July 16, 2016 at 6:03 pm #16780
The instrument I have came from a fiddle player and he had it set up as a fiddle. The action is pretty low, and the bridge is slightly less rounded (but not too much). Every instrument I have ever played came from someone that prefers a fiddle setup and the bridges are set up similar to what I’m used to. I showed my instrument to someone classically trained and they thought the bridge was about the same to what they were used to. Now, I’ve never played an instrument set up as a violin, but I thought there would be a noticeable difference in the bridges. I am wondering if people that play both fiddle and violin have two different instruments or are able to pull it off with the same setup?
July 17, 2016 at 11:39 am #16802
- This topic was modified 1 year, 3 months ago by Brandon.jones085.

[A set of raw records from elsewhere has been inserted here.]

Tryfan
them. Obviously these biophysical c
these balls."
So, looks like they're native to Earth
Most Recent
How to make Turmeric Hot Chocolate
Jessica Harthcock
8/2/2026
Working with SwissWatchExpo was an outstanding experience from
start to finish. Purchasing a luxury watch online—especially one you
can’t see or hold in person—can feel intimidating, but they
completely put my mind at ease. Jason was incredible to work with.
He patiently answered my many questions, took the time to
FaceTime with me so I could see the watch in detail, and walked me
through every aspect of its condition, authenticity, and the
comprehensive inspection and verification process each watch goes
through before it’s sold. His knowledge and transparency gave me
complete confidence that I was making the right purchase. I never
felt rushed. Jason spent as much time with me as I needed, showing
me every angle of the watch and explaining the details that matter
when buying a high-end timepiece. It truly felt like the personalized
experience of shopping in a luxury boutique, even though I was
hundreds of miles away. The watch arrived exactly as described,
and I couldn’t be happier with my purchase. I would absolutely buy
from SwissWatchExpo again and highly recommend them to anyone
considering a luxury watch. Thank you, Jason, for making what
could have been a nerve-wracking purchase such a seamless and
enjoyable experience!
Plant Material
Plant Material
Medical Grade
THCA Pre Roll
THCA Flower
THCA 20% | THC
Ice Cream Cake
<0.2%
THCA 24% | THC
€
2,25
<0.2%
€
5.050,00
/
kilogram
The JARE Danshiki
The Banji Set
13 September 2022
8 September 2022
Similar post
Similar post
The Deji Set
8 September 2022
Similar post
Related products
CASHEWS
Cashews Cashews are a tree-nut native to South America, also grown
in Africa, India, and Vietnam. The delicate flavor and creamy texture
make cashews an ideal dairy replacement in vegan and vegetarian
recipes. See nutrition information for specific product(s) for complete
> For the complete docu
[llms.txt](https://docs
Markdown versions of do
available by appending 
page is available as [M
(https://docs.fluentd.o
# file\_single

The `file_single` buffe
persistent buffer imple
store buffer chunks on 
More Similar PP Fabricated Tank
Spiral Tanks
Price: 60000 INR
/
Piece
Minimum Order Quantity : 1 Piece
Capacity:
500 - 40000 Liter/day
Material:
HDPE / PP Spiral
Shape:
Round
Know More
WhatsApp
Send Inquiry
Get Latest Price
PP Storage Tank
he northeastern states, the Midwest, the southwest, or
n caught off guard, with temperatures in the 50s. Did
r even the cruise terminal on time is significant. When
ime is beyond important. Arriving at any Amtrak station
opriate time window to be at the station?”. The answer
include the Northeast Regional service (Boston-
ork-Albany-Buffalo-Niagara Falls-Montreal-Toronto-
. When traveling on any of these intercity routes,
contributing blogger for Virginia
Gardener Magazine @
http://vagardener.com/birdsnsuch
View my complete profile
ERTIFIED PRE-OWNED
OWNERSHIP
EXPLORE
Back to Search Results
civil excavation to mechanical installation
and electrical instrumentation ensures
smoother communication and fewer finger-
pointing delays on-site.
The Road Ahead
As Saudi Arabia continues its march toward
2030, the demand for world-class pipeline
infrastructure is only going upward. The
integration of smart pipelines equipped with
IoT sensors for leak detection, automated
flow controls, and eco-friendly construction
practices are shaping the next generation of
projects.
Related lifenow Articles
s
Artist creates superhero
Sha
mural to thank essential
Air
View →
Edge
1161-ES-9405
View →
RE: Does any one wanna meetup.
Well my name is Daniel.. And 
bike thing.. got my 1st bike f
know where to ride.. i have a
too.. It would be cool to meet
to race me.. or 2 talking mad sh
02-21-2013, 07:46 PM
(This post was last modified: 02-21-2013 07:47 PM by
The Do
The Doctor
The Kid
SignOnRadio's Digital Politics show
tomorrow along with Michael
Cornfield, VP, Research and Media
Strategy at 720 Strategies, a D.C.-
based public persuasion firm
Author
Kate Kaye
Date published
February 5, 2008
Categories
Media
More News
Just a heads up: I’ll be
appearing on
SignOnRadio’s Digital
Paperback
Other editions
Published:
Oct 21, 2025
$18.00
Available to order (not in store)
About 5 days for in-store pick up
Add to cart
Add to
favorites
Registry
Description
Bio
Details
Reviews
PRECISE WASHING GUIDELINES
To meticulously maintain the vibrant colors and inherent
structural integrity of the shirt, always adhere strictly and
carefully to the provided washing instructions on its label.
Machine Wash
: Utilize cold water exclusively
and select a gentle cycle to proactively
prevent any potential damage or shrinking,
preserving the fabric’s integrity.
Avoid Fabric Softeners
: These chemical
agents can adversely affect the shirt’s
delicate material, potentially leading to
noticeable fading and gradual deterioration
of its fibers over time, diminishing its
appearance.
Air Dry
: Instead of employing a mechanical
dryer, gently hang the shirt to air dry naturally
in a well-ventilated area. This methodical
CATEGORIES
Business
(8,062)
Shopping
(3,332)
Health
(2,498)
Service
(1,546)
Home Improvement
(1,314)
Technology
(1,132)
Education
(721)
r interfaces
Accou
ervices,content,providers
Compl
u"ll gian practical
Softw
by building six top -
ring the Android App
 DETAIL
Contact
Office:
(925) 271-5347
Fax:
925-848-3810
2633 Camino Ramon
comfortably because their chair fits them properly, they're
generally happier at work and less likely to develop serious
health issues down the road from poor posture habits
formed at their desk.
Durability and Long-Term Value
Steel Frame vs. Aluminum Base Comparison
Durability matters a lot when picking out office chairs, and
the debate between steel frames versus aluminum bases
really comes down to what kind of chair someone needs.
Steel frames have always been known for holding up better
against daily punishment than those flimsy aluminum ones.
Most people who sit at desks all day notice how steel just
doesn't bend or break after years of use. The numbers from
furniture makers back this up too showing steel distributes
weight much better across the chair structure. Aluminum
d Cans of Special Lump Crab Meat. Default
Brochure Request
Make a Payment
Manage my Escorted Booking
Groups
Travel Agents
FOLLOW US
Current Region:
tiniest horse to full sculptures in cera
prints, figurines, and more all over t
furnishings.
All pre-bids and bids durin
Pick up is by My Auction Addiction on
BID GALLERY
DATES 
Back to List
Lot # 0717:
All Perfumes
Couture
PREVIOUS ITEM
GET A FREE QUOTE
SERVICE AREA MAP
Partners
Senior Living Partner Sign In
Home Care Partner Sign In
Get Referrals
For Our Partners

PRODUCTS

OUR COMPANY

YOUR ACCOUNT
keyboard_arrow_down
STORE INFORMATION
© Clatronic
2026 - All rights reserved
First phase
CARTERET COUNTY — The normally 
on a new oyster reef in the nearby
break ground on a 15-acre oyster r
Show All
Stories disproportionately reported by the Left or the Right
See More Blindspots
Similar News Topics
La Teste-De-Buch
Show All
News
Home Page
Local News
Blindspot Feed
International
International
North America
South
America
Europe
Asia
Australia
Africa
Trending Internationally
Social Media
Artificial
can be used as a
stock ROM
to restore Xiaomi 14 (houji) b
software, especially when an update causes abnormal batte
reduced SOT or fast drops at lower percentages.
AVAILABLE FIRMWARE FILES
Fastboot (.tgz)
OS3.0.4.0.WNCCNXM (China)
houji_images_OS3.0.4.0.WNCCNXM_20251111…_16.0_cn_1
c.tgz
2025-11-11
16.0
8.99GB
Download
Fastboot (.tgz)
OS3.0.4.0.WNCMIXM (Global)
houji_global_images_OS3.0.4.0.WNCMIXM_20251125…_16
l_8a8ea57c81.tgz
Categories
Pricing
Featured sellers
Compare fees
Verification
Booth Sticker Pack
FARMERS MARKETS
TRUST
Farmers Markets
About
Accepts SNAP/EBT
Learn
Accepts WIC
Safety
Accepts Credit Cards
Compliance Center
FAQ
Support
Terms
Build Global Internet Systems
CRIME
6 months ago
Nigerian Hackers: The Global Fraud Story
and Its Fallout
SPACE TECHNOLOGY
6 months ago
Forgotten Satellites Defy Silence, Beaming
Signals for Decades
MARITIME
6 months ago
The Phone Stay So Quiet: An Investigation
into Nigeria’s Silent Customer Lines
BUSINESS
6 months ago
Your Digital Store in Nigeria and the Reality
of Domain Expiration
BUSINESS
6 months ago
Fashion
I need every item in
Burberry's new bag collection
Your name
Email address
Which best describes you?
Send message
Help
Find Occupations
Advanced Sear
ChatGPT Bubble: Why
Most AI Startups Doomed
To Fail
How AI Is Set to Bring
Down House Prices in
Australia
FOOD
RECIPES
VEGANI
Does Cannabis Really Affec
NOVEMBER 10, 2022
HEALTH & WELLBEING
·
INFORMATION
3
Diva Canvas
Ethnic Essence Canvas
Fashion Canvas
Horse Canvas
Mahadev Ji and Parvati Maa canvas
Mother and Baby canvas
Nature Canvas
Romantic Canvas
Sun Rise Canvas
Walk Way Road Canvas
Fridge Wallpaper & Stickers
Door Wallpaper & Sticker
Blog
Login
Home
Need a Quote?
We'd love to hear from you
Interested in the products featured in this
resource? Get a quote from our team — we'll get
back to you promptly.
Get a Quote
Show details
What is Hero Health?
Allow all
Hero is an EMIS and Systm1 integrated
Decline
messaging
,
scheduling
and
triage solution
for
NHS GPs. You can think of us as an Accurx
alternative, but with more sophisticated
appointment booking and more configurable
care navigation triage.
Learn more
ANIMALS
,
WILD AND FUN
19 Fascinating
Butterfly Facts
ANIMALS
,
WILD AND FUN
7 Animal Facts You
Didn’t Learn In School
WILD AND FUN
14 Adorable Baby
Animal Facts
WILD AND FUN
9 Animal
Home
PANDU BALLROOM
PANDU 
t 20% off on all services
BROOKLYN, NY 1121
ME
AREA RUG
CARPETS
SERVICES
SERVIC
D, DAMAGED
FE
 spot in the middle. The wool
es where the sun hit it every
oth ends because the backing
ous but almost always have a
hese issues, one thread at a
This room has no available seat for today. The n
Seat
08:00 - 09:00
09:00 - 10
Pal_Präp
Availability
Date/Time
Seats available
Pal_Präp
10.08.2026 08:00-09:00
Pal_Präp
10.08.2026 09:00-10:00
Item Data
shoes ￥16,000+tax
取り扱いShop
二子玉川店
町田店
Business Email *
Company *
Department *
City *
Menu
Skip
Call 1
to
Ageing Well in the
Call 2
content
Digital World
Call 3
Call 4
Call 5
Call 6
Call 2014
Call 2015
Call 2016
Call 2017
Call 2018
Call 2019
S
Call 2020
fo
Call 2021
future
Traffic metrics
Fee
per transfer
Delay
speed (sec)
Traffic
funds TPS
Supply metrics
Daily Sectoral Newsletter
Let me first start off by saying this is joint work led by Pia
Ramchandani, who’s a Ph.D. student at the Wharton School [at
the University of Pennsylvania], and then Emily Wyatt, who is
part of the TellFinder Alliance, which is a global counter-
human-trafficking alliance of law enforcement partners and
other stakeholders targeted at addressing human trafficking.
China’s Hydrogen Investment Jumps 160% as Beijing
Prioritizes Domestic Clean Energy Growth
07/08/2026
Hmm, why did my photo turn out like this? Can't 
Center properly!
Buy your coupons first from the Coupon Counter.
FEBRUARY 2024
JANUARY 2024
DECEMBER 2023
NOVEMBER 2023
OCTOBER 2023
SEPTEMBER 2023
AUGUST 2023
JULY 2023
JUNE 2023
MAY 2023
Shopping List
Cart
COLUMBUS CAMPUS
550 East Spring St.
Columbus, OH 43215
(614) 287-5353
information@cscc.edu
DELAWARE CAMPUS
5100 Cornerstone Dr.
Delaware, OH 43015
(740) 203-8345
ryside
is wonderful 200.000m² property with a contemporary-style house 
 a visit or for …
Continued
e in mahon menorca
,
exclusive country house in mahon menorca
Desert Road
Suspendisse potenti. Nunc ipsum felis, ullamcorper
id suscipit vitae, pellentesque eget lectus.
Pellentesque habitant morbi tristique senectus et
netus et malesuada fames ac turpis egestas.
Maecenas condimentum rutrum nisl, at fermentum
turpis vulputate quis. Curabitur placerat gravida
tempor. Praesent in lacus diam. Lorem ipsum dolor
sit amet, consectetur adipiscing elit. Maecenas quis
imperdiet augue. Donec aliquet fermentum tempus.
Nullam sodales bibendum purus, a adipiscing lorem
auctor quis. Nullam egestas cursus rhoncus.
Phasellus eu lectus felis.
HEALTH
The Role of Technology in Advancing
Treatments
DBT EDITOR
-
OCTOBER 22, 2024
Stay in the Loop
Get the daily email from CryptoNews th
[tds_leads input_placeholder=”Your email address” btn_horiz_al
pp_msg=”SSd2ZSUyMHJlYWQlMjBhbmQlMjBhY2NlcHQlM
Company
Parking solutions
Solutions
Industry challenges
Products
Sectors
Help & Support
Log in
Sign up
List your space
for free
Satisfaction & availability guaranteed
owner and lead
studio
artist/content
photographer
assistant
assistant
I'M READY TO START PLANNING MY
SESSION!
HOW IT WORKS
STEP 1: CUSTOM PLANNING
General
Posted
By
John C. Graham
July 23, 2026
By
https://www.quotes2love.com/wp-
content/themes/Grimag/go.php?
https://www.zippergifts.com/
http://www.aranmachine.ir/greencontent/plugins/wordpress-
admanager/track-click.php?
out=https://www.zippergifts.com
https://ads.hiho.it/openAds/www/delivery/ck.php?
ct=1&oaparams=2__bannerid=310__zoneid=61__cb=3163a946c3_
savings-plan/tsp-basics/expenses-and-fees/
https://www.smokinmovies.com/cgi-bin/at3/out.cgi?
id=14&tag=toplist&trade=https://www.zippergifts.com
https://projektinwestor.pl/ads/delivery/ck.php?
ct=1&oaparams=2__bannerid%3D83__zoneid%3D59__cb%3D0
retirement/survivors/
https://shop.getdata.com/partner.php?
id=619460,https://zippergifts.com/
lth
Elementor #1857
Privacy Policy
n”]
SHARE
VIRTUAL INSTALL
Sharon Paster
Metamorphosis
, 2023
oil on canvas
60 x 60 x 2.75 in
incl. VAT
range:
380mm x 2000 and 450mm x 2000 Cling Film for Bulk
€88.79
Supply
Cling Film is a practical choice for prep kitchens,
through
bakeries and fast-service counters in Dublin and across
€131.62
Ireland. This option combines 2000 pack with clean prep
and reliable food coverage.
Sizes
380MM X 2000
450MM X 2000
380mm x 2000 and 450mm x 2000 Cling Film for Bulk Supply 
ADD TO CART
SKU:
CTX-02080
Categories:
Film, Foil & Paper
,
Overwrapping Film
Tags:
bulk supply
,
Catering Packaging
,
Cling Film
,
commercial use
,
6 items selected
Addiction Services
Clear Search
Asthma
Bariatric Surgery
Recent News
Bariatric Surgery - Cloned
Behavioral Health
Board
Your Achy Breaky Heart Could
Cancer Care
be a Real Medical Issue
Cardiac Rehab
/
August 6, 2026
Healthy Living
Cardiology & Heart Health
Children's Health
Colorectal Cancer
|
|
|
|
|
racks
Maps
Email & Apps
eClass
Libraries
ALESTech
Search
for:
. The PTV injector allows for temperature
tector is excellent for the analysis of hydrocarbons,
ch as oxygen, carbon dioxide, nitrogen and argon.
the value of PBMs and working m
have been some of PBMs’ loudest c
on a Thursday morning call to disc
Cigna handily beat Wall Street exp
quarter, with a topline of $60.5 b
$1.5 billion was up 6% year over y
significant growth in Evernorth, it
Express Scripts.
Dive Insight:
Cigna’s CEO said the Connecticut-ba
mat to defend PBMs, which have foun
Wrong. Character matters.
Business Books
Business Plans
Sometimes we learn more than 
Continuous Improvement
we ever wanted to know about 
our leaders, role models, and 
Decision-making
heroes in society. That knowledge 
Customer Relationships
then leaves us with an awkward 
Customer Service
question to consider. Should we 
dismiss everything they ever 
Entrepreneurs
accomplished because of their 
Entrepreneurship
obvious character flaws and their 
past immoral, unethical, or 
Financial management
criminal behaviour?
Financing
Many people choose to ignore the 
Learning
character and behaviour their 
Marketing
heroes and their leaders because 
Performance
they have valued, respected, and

I play both styles and have for many years. Most important for fiddle music are the strings and the depths of the C ribs, not the shape of the bridge. For “fiddling” I much prefer a stiff string like Helicore strung on an instrument with deep C ribs. The Helicore strings wear like iron, have a bright sound great for fiddle playing, and give that sound without being harsh. An instrument with deep C ribs will make it easier to make the fast string changes, double stops and exaggerated bow strokes so prevalent in fiddle music.
While multiple violins aren’t mandatory, I have a 1870’s German Maggini model strung with Dominant strings (Kaplan E) for traditional music and a moderately priced Chanot style (corner-less violin) with very deep “C ribs, strung with Helicore strings for a fiddle jam. With the two, I’m ready for just about anything!